Reacting to this and the previous comment, I've pursued the idea of iterative hu...

gwern · on July 9, 2024

> Why doesn't every GPT interaction on the planet, when it generates code, simply generate white box tests proving that the code "works" and produces "expected results" to reach consensus with the human in its "pairing"? I'm still guessing. I've posed this question to every team I've interacted with since this emerged, which includes many names you'd recognize.

My guess would be that it's simply rare in the training data to have white box tests right there next to the new snippet of code, rather than a lack of capability.
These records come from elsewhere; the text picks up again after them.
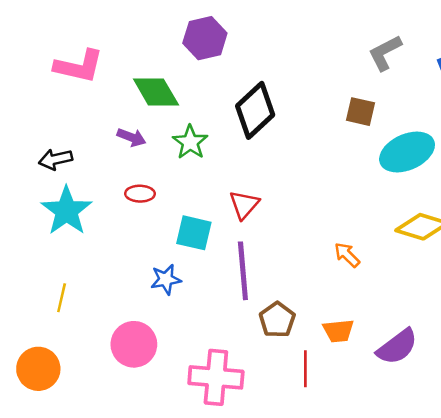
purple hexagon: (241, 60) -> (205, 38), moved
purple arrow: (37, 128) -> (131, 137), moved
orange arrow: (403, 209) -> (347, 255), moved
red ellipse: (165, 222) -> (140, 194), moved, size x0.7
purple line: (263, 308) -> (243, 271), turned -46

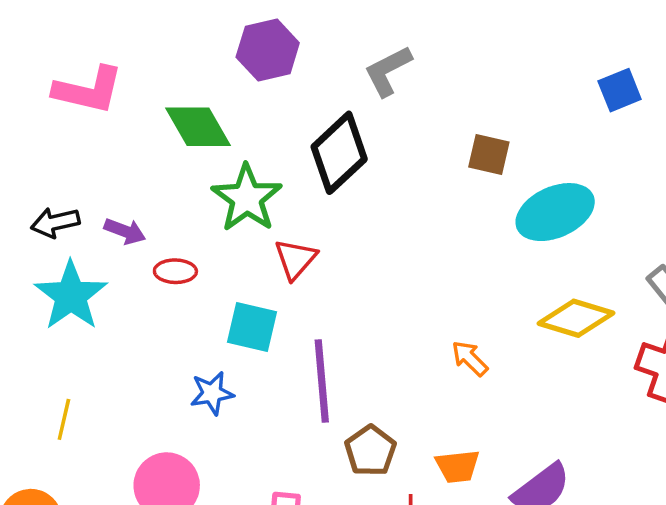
gray L-shape: (385, 53) -> (388, 71), moved
purple arrow: (131, 137) -> (125, 231), moved
green star: (190, 142) -> (247, 198), size x1.4
red triangle: (244, 205) -> (296, 259), moved

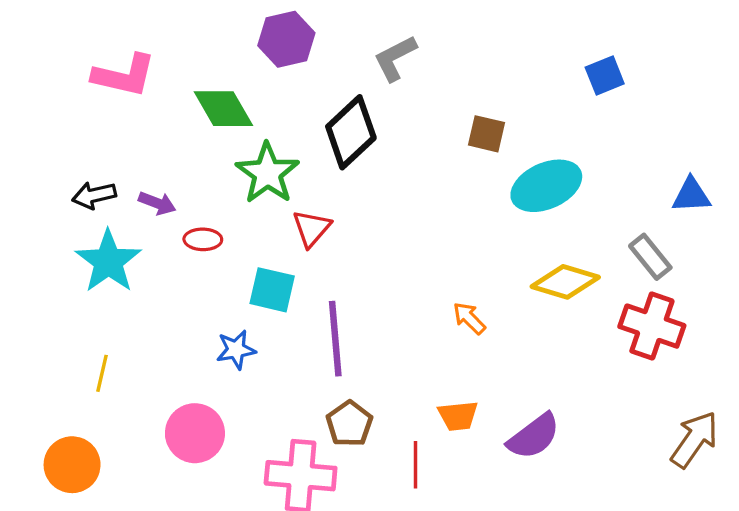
brown pentagon: (370, 451) -> (349, 424), moved

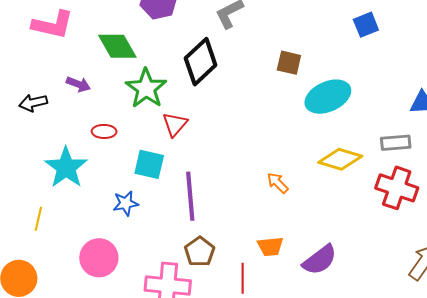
purple arrow: (157, 203) -> (78, 84), moved
gray rectangle: (650, 257) -> (396, 143), turned -56
cyan star: (108, 261) -> (66, 167), moved

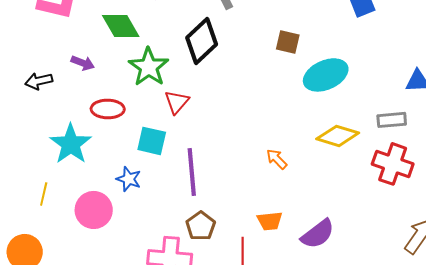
red ellipse: (104, 131) -> (108, 109), size x1.4
blue star: (126, 203) -> (129, 179), turned 30
pink circle: (99, 258) -> (94, 210), moved

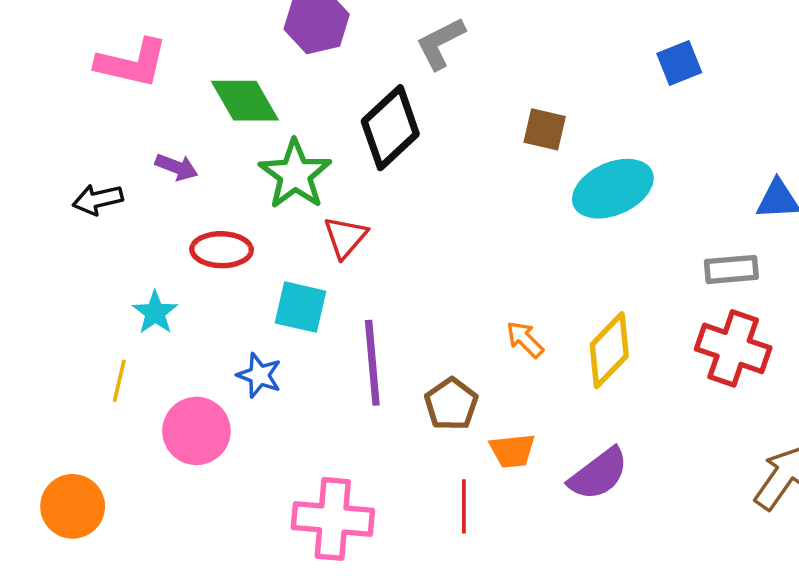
yellow diamond: (338, 136) -> (609, 350), moved, turned -63
cyan star: (71, 144) -> (155, 313), size x0.6
yellow line: (44, 194) -> (119, 381), moved
brown pentagon: (201, 226) -> (451, 404), moved

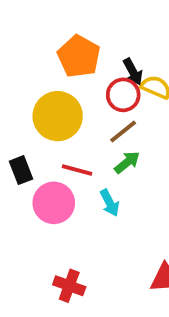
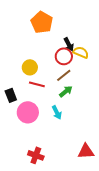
orange pentagon: (79, 56) -> (42, 22), moved
yellow circle: (58, 116) -> (30, 67), size x0.6
red line: (77, 170) -> (37, 84), moved

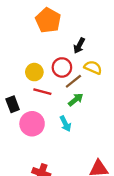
black arrow: (69, 44) -> (79, 46), turned 56
yellow semicircle: (81, 52) -> (93, 67), moved
red circle: (64, 56) -> (62, 67), moved

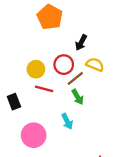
green arrow: (76, 100) -> (78, 97), turned 98
pink circle: (32, 124) -> (34, 135), moved

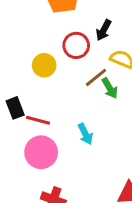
red circle: (64, 65) -> (76, 45), moved
red line: (44, 89) -> (38, 120), moved
green arrow: (78, 97) -> (110, 88), moved

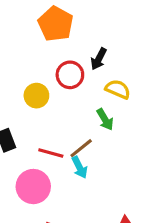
brown line: (96, 77) -> (81, 148), moved
red line: (38, 120) -> (51, 153), moved

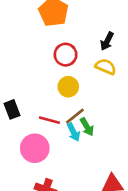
black arrow: (99, 59) -> (107, 41), moved
yellow circle: (36, 96) -> (68, 87), moved
green arrow: (105, 120) -> (87, 127), moved

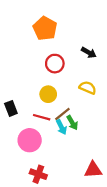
black arrow: (107, 41) -> (89, 53), turned -88
yellow semicircle: (106, 67) -> (88, 88), moved
yellow circle: (68, 87) -> (48, 94), moved

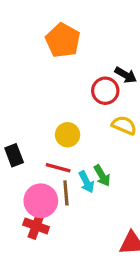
red circle: (55, 64) -> (105, 91), moved
brown line: (62, 114) -> (66, 193), moved, turned -56
red cross: (38, 174) -> (36, 226), moved

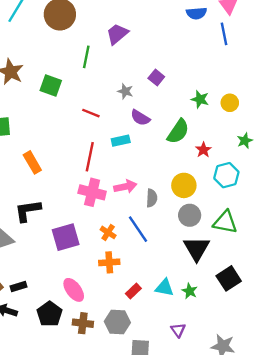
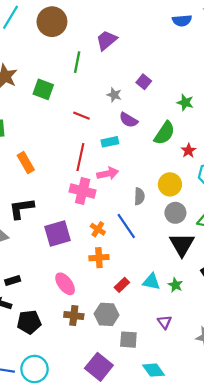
pink arrow: (125, 187) -> (108, 173), moved
black pentagon: (50, 314) -> (29, 322), moved, turned 30

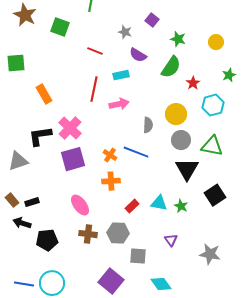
green star: (185, 102) -> (178, 39), moved
pink cross: (83, 191) -> (70, 128), moved, turned 30
blue line: (126, 226) -> (136, 152), turned -35

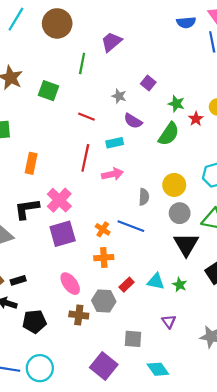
red star: (193, 83) -> (196, 119), moved
orange rectangle: (44, 94) -> (31, 163), turned 42
gray hexagon: (118, 233) -> (104, 301), moved

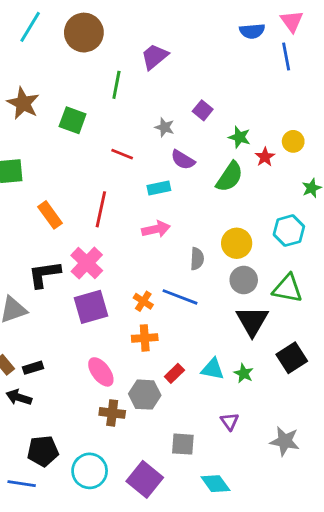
red line: (85, 158) -> (101, 209), moved
orange rectangle: (31, 163) -> (50, 215), turned -48
black pentagon: (34, 322) -> (43, 451), moved
cyan circle: (40, 368) -> (90, 471), moved

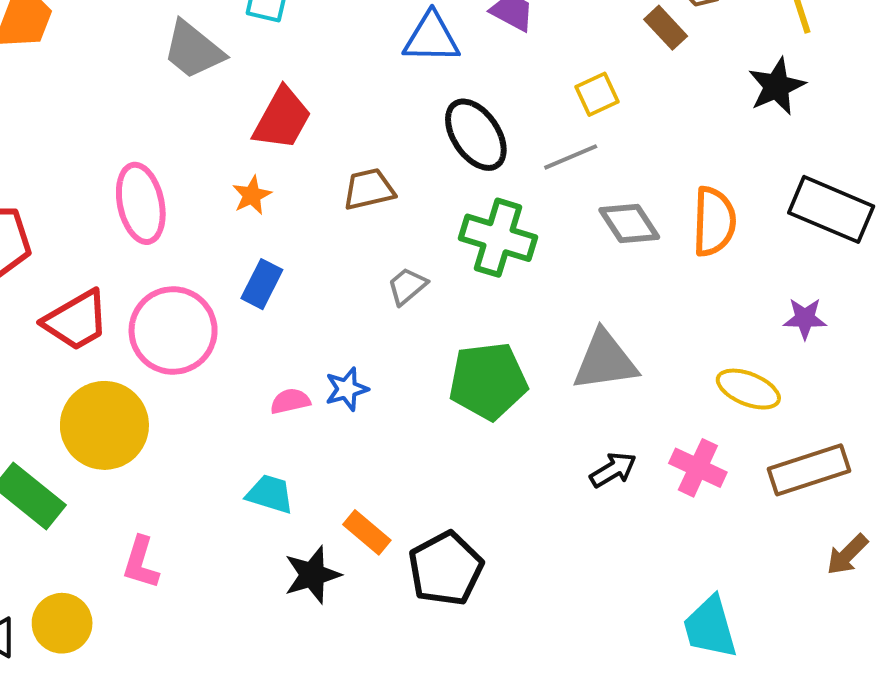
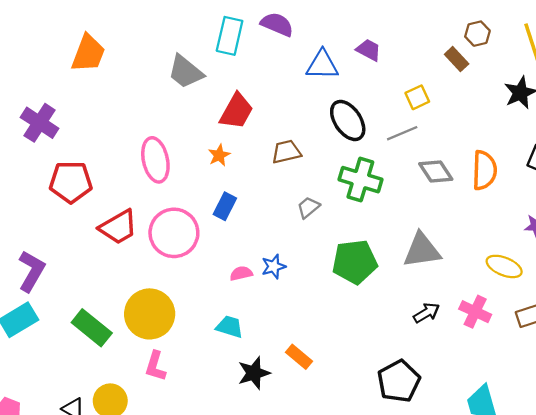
yellow circle: (104, 425) -> (150, 314), moved
orange rectangle: (367, 532) -> (299, 357), moved
black pentagon: (446, 569) -> (399, 381), moved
Even when code does have tests, it's usually in other modules or source code files, written in separate passes, and not the next logical thing to write at any given point in an interactive chatbot assistant session. (Although Claude-3.5-sonnet seems to be getting there with its mania for refactoring & improvement...)

When I ask GPT-4 or Claude-3 to write down a bunch of examples and unit-test them and think of edge-cases, they are usually happy to oblige. For example, my latex2unicode.py mega-prompt is composed almost 100% of edge cases that GPT-4 came up with when I asked it to think of any confusing or uncertain LaTeX constructs: https://github.com/gwern/gwern.net/blob/f5a215157504008ddbc8... There's no reason they couldn't do this themselves and come up with autonomous test cases, run it in an environment, change the test cases and/or code, come up with a finalized test suite, and add that to existing code to enrich the sample. They just haven't yet.